O trabalho conta ainda com participações internacionais que reforçam a dimensão cosmopolita da obra: a cantora e instrumentista indiana Varijashree Venugopal e a senegalesa Senny Camara, em uma ponte que costura Brasil, África e Ásia por meio da linguagem universal da música.
A obra de Lívia Mattos se estrutura como um arco narrativo em três capítulos. Se Vinha da Ida iluminava o frescor da estrada, celebrando descobertas, e Apneia mergulhava em densidades mais introspectivas, Verve se instala no ponto de equilíbrio — lugar de maturação estética, síntese poética e afirmação de identidade.
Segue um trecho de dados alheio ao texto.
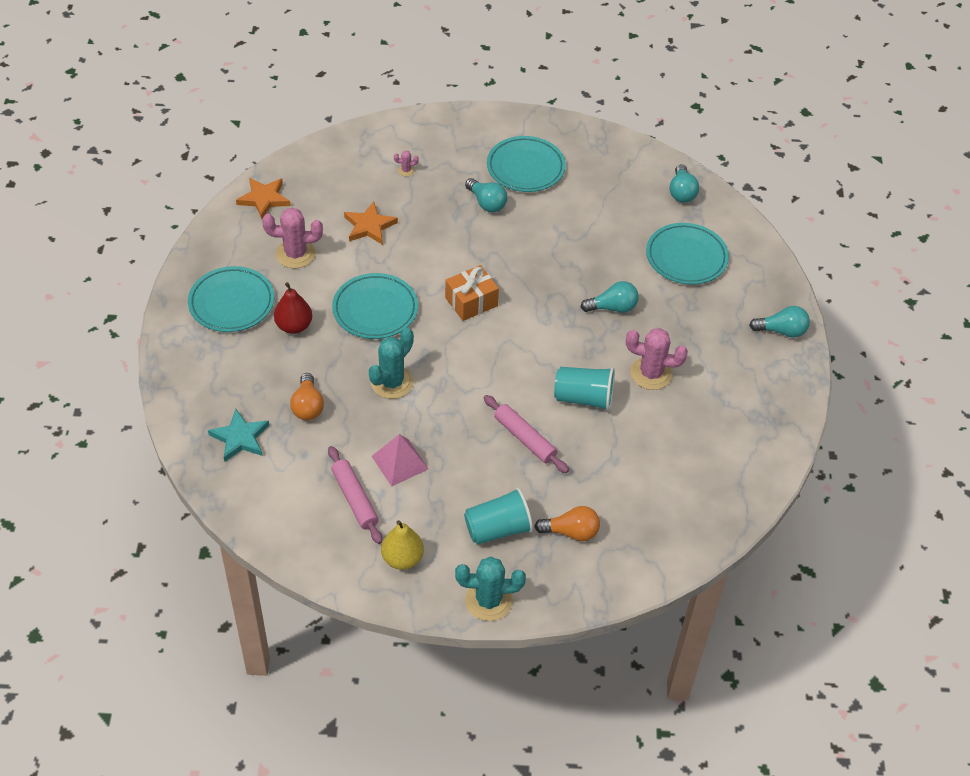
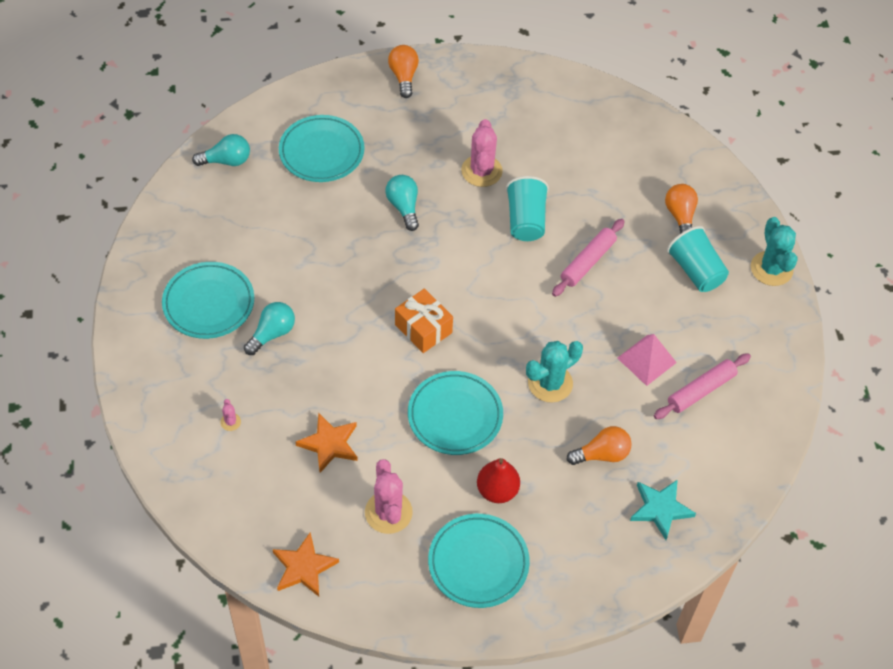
camera: 100 degrees left, 5 degrees up
turquoise cactus [369,328,414,399] -> turquoise cactus turned 60 degrees counterclockwise [526,341,583,403]
yellow pear [381,520,424,570] -> none
turquoise light bulb [749,306,810,338] -> orange light bulb [388,45,419,98]

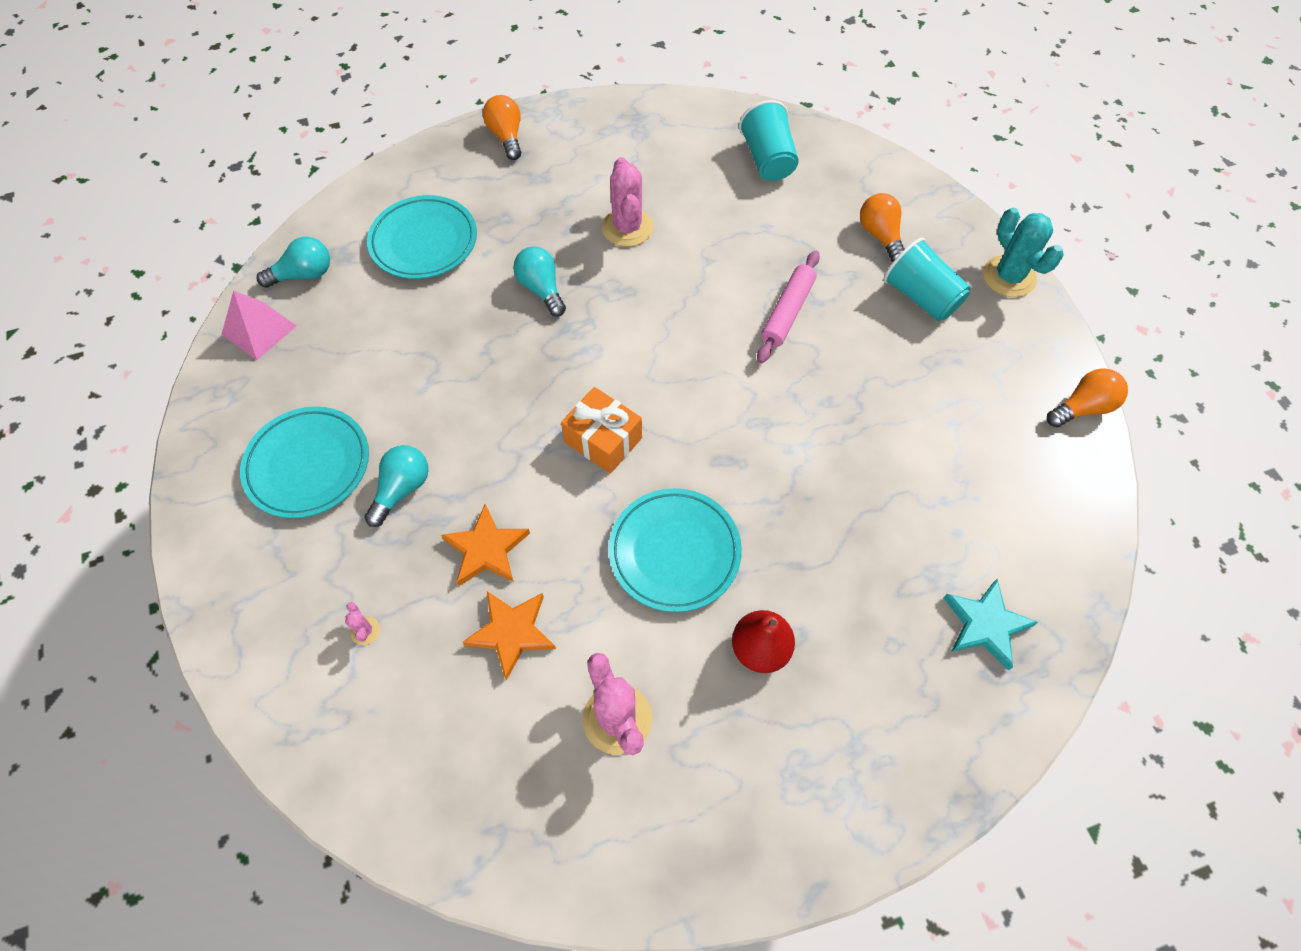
camera: 10 degrees left, 5 degrees up
orange star [273,533,339,597] -> orange star moved to [441,504,530,586]
turquoise plate [428,514,530,608] -> none
turquoise cup [506,176,549,241] -> turquoise cup moved to [739,100,799,181]
turquoise cactus [526,341,583,403] -> none
orange light bulb [567,426,632,465] -> orange light bulb moved to [1047,368,1128,427]
pink pyramid [617,334,677,386] -> pink pyramid moved to [221,291,297,360]
pink rolling pin [654,353,751,419] -> none

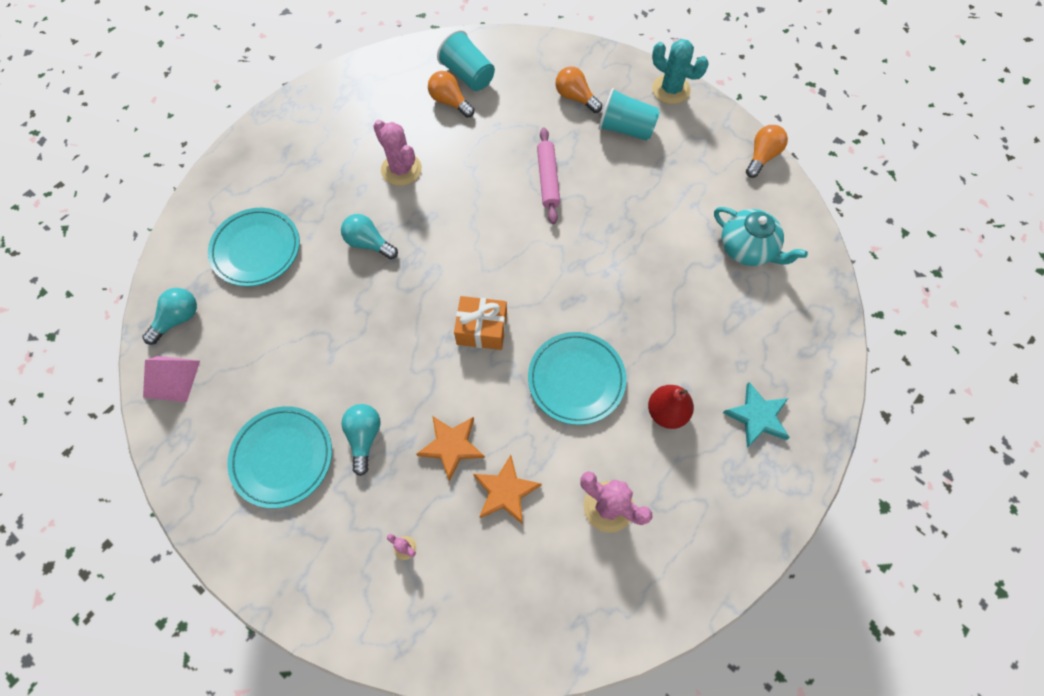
camera: 30 degrees left, 5 degrees up
orange light bulb [483,95,521,160] -> orange light bulb moved to [428,71,474,118]
turquoise star [943,579,1038,671] -> turquoise star moved to [723,382,790,447]
none -> turquoise teapot [714,207,808,266]

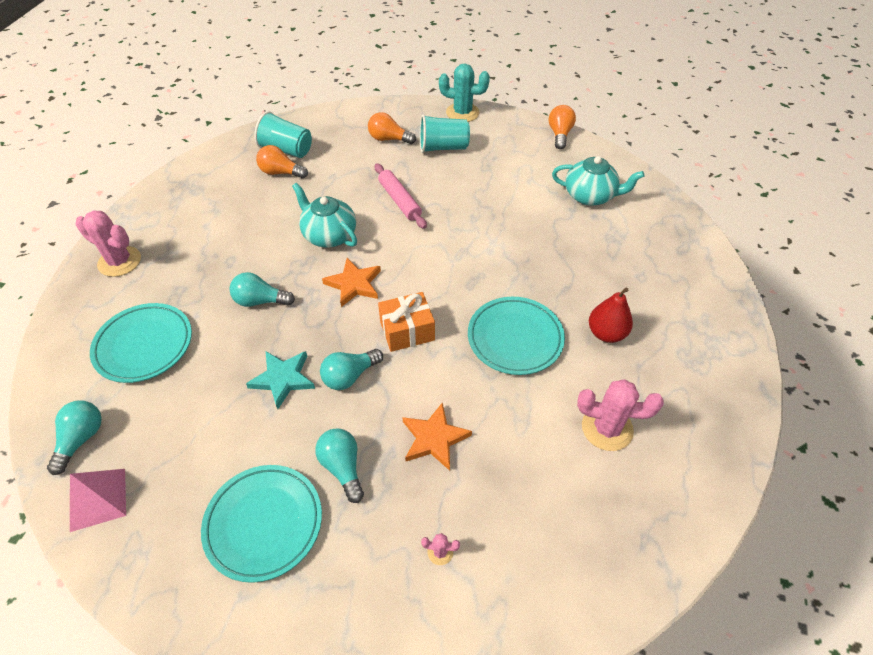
camera: 25 degrees left, 15 degrees down
pink cactus [373,120,422,186] -> pink cactus moved to [75,210,141,277]
orange star [473,455,542,524] -> orange star moved to [322,258,381,307]
turquoise star [723,382,790,447] -> turquoise star moved to [246,351,315,409]
none -> turquoise teapot [292,183,357,247]
none -> turquoise light bulb [320,349,383,390]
“Criar, aturar o que eu crio, maturar, transcriar em cima da ideia original, sem perder a espontaneidade”, define a artista, apontando para o conceito que norteia o título do disco.
A trilogia, lida em conjunto, projeta a trajetória de uma artista em movimento, que faz da vida nômade e da impermanência não apenas tema, mas condição estética.
O repertório de Verve é também um diário de deslocamentos.
- Caucaia, que abre o disco, traz um forró torto e inventivo, composto em Ceará sem sanfona à mão, no qual a voz indiana de Varijashree Venugopal encontra os timbres nordestinos.
- Em Ndoukahakro, a sanfoneira traduz em música a memória da Costa do Marfim, em diálogo com a kora e a voz de Senny Camara.
- Quanto Mais Doce evoca a ternura do amor à distância, enquanto a faixa-título Verve traduz em samba diluído o espírito criativo do trio.
- Com Você Eu Vou é uma guarânia delicada sobre o amor compartilhado, e Mundo Verde Esperança, de Hermeto Pascoal, amplia a formação para quinteto, reafirmando a ponte entre tradição e reinvenção.
- Forrógutti presta tributo a Toninho Ferragutti em um forró-choro virtuoso.
- Como Se Fosse o Mar, parceria inédita com Ivan Lins e Thais Nicodemo, mergulha nas marés da impermanência.
- História de Uma Cabeça, fruto de colaboração com Thadeu Romano, ganha videoclipe dirigido por Luiz Corrêa, que explora estética circense e humor para retratar os labirintos da mente contemporânea.
- O desfecho, Folia de Fole, celebra o carnaval baiano em um frevo que convida a ocupar as ruas.
A capa de Verve, assinada por Tiago Lima, revisita elementos visuais dos álbuns anteriores e traz pela primeira vez a sanfona em evidência. “O acordeon aparece como minha caixa de música torácica, minha máquina de respiro, meu caminho de idas e vindas do fole”, diz Lívia.
Essa escolha iconográfica reflete o que o álbum representa: a sanfona não como mero instrumento de acompanhamento, mas como organismo vivo, caixa de ressonância de uma artista que transita entre universos musicais sem fixar fronteiras.
Nascida em Salvador, Lívia Mattos é acordeonista, cantora, compositora, circense e socióloga. Com três álbuns autorais, construiu uma trajetória internacional que já a levou a festivais como Womex (Espanha), Akkordeon Festival Wien (Áustria), Accordions Around the World (EUA), FMM Sines (Portugal) e MASA (Costa do Marfim).
Como instrumentista, integrou a banda de Chico César por oito anos, colaborou com a Orquestra Sinfônica da Bahia e acumulou parcerias com Rosa Passos, Badi Assad, Vanessa da Mata, Ceumar, Johnny Hooker, Alessandra Leão e Gero Camilo.
Verve reafirma sua posição como uma das artistas mais singulares da música brasileira contemporânea, expandindo os limites do acordeon e revelando a sanfona como corpo, respiração e linguagem.